### Problem 1
In the blog post, how is the export performed?
### Problem 2
Extract the part of the blog post from "So here we are" up to and including "is the script.".
Start of Text to read
So here we are at week 4 of the #SQLNewBlogger challenge. Earlier in the week I responded to the following post on Twitter #sqlhelp, and after I posted my response I thought that this would make a fun blog post. I have used PowerShell to export SQL Server tables to CSV files before so I know that my suggestion works, but I was wondering if I could determine how performance would be for a larger table.
/****** Object: Table [dbo].[addresses] Script Date: 4/24/2015 10:07:15 PM ******/
CREATE TABLE [dbo].[addresses](
[Email] [varchar](50) NULL,
[Full Name] [varchar](50) NULL,
[Country] [varchar](50) NULL,
[User Id] [varchar](50) NULL,
[Created At] [varchar](50) NULL
) ON [PRIMARY] ;
The export is performed by piping the output of Invoke-SqlCmd to the Export-CSV cmdlet. Here is the script.
End of Text to read
Start of Listed records
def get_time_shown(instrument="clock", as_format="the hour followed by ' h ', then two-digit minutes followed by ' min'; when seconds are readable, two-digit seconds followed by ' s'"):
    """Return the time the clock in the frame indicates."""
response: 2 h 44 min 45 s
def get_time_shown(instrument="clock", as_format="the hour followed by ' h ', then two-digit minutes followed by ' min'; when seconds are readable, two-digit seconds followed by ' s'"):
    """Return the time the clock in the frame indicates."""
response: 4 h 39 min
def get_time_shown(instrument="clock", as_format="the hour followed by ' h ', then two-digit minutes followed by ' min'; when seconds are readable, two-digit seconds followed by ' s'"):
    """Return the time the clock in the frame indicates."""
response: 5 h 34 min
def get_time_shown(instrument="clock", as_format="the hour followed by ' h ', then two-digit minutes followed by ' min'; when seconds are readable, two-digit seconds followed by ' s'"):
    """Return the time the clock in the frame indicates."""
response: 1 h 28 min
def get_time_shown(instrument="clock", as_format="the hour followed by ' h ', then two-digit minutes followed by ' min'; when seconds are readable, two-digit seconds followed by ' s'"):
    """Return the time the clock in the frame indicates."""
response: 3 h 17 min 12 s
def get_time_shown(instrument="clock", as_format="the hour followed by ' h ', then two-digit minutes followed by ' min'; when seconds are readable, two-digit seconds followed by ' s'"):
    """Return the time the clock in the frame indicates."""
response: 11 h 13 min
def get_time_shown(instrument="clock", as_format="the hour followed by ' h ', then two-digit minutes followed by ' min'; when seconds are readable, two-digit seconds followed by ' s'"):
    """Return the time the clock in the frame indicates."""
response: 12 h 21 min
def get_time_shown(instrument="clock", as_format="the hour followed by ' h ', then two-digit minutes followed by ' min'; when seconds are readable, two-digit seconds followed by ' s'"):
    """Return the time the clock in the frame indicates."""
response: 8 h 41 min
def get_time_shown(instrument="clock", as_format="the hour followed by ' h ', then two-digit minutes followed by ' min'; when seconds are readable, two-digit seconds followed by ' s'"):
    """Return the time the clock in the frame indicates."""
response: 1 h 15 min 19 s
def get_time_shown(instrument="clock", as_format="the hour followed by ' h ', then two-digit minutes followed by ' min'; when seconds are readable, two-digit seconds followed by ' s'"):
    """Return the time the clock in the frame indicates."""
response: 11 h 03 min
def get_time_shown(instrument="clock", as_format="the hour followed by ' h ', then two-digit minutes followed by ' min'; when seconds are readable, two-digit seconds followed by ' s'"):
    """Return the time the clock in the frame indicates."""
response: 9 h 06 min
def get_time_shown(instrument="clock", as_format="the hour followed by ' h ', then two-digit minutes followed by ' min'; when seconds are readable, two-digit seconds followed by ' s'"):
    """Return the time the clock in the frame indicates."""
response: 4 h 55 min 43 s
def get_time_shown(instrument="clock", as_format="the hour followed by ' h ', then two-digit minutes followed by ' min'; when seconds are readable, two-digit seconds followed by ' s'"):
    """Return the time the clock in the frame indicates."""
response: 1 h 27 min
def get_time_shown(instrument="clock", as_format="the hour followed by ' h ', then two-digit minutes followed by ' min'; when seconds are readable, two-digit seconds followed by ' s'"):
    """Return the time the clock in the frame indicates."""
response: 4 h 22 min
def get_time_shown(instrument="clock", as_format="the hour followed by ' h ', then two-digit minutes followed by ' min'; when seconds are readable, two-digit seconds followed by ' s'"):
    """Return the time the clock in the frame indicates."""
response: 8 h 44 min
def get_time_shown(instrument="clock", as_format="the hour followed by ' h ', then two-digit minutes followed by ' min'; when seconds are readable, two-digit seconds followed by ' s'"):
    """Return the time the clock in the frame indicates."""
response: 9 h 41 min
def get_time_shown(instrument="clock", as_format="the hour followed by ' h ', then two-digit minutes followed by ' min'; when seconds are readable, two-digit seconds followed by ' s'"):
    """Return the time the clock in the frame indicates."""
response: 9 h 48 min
End of Listed records
### Exercise solution 1
The output of Invoke-SqlCmd is piped to the Export-CSV cmdlet.

### Exercise solution 2
So here we are at week 4 of the #SQLNewBlogger challenge. Earlier in the week I responded to the following post on Twitter #sqlhelp, and after I posted my response I thought that this would make a fun blog post. I have used PowerShell to export SQL Server tables to CSV files before so I know that my suggestion works, but I was wondering if I could determine how performance would be for a larger table.
/****** Object: Table [dbo].[addresses] Script Date: 4/24/2015 10:07:15 PM ******/
CREATE TABLE [dbo].[addresses](
[Email] [varchar](50) NULL,
[Full Name] [varchar](50) NULL,
[Country] [varchar](50) NULL,
[User Id] [varchar](50) NULL,
[Created At] [varchar](50) NULL
) ON [PRIMARY] ;
The export is performed by piping the output of Invoke-SqlCmd to the Export-CSV cmdlet. Here is the script.